I was pretty bad at checking for new comments on Cactus. What happened multiple times is that people would leave comments or questions on my blog, but I wouldn’t notice until 2 weeks later. At that point, it was pointless for me to respond because so much time had passed that those commenters surely wouldn’t be checking my blog for a response…
I would say that with Cactus I had a blog that allowed comments, but did not allow conversations. Not allowing conversations made the comments pointless in my opinion. I might as well have had no comments at all: at least people would stop leaving questions there that were destined to be unanswered, and instead they would have emailed me directly.
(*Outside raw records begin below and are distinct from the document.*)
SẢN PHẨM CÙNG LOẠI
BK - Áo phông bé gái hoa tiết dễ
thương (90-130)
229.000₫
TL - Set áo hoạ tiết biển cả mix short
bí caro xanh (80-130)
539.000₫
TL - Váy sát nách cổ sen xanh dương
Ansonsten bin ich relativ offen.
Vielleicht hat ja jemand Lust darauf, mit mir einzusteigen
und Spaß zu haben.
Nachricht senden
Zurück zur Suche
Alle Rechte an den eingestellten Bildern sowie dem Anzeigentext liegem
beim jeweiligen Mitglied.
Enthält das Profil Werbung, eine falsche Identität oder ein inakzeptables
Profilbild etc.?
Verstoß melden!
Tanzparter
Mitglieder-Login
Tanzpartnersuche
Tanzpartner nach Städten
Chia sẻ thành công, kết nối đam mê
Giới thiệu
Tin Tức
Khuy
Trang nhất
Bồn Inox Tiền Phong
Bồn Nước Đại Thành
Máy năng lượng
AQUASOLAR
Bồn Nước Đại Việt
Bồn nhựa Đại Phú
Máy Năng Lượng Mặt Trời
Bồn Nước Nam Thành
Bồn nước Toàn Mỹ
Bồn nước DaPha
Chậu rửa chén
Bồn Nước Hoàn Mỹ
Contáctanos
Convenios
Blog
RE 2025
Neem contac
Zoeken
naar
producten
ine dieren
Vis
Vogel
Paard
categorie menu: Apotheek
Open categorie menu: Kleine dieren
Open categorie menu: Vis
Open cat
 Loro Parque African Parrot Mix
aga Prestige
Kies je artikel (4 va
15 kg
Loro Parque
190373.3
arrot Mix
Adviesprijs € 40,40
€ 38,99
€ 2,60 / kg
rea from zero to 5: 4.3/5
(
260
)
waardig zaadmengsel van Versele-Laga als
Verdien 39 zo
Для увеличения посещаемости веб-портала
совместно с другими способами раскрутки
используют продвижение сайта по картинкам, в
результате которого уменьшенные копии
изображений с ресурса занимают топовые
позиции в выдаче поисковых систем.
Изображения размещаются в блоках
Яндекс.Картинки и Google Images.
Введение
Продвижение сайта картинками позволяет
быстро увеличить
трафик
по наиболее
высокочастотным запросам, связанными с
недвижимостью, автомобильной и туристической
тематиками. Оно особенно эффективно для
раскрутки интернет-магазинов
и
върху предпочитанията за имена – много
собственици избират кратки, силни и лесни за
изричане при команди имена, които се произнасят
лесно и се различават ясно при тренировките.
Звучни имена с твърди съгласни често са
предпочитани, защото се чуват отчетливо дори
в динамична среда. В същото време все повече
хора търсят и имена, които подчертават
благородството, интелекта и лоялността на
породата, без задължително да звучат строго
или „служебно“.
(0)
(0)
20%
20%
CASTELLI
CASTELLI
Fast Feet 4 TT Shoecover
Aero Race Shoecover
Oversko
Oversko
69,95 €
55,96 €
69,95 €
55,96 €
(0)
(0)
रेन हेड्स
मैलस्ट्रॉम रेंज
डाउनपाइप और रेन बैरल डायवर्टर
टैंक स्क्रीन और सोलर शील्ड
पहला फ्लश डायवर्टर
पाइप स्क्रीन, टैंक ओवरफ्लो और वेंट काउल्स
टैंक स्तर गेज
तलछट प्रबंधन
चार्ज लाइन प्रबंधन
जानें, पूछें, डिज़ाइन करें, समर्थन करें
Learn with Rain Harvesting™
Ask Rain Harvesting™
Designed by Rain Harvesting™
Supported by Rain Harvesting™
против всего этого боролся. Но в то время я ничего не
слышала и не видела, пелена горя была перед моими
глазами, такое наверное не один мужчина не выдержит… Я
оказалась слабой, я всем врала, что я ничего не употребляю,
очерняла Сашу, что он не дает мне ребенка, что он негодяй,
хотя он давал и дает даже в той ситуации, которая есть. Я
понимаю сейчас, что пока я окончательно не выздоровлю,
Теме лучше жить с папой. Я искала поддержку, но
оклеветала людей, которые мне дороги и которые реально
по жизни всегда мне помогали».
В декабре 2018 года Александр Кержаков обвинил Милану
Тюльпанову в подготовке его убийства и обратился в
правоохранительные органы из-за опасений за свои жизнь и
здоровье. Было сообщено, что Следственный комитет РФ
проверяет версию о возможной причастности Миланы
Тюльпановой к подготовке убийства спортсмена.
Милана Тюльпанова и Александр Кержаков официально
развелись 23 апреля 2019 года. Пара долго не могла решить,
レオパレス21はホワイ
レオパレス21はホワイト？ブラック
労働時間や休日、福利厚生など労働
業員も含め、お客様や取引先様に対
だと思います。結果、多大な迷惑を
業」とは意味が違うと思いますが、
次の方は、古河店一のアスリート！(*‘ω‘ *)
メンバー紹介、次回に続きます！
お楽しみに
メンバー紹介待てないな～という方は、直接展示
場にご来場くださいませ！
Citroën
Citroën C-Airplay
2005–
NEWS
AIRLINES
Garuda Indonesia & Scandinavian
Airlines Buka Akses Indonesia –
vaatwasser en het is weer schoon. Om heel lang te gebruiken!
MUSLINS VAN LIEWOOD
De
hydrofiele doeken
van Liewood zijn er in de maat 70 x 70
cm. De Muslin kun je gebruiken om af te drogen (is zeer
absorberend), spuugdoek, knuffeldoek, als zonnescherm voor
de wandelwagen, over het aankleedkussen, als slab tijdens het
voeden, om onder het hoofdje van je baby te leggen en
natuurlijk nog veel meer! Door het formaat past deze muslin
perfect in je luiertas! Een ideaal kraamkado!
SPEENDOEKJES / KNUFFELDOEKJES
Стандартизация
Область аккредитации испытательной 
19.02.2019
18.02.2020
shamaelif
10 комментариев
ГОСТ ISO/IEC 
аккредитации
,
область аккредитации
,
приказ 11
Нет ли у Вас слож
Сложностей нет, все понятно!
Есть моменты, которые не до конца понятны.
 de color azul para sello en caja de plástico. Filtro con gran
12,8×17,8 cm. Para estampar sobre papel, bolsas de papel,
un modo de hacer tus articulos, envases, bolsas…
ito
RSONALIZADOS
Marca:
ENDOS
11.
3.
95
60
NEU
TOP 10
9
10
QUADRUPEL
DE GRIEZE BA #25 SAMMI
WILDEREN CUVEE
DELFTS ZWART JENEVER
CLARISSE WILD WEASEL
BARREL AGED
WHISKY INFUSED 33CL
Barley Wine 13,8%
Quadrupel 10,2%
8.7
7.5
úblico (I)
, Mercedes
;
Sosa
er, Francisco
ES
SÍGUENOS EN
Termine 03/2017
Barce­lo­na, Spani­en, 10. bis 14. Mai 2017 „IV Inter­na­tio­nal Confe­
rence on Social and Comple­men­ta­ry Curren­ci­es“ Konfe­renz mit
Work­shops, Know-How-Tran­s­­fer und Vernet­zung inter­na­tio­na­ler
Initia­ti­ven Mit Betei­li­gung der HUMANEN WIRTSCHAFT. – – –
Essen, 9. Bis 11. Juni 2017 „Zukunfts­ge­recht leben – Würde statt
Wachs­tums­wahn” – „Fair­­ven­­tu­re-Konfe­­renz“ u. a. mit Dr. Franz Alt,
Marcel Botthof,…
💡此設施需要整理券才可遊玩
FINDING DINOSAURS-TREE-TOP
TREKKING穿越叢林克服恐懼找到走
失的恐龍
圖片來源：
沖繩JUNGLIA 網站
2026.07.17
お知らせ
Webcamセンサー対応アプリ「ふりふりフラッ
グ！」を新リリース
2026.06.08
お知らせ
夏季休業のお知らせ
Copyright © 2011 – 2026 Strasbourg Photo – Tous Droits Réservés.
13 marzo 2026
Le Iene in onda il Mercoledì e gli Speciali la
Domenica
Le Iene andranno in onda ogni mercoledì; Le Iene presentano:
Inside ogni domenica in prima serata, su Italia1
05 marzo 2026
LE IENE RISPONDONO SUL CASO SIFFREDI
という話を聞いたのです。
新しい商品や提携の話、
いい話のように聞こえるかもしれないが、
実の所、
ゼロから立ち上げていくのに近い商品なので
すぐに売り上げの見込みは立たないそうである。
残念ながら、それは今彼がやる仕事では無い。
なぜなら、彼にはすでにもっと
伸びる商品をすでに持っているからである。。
Between August and September 2023, I decided that I had to restart my quest for a commenting platform. This time I knew that I had to look for a solution that I had to install and manage myself. I was not super-excited about it, but from my first search for a Disqus alternative, I couldn’t find any managed solution that I really liked.
Initially I thought about writing my own commenting platform in Rust with a key-value store, but then I figured that if I looked for a software to install instead of a managed platform, maybe I could find something I liked.
After some research, I decided to go with Remark42. There were a few contenders, but Remark42 won because it looked like it had all of the features I needed, and more:
- it supports sending of email notifications, both to me, and to my readers;
- it supports various authentication mechanisms, including: email, GitHub, Google, Facebook, etc (it’s nice to give commenters a choice);
- it supports leaving comments anonymously, without logging in or leaving an email address;
- commenters can edit and delete comments;
- it supports importing comments from Disqus;
- in fact, it supports importing comments from any platform: the format it uses for restoring backups is JSON-based and very easy to replicate (in theory I could import the comments from Cactus, even though I have not done that yet);
- it’s privacy-focused, and it looks like it’s implemented with security in mind.
I decided to host it on Fly.io, which offers some compute and storage capacity for free. I was introduced to Fly.io on Mastodon, but I had never used it before.
For sending emails, I chose Elastic Email, which also offers the features I needed for free. I also had never used this service before, and did not know much about it: it showed up while searching for a free SMTP provider. Elastic Email describes itself as a marketing service, which does not sound great from the point of view of privacy, but I figured that all the emails being sent here contain only public information (all comments are public after all), so there’s not much to protect besides email addresses. And people are free to use temporary email providers like Mailinator if they don’t want to leave their real email, or even leave no email address at all. (Should I be concerned about Elastic Email, like I should have been concerned about Disqus? Let me know… in the comments below.)
Setting up Remark42 on Fly.io was relatively easy, but it took me way longer than I had expected, mostly because the Fly.io documentation was quite inconsistent and confusing, and also the Remark42 documentation was not fully clear. In the end I managed to make everything work and I’m pretty happy with the setup I ended up with. I’m going to publish details about my setup in a future blog post, in case you’re interested (update: said blog post is now published).
That’s all I have to say for now! Remark42 has been running on my blog for a few days, so it’s too early for me to say whether I’ll stick with it or I will look for a new solution, but so far it looks very promising, and I’m very happy with it. I hope this is the beginning of a long journey!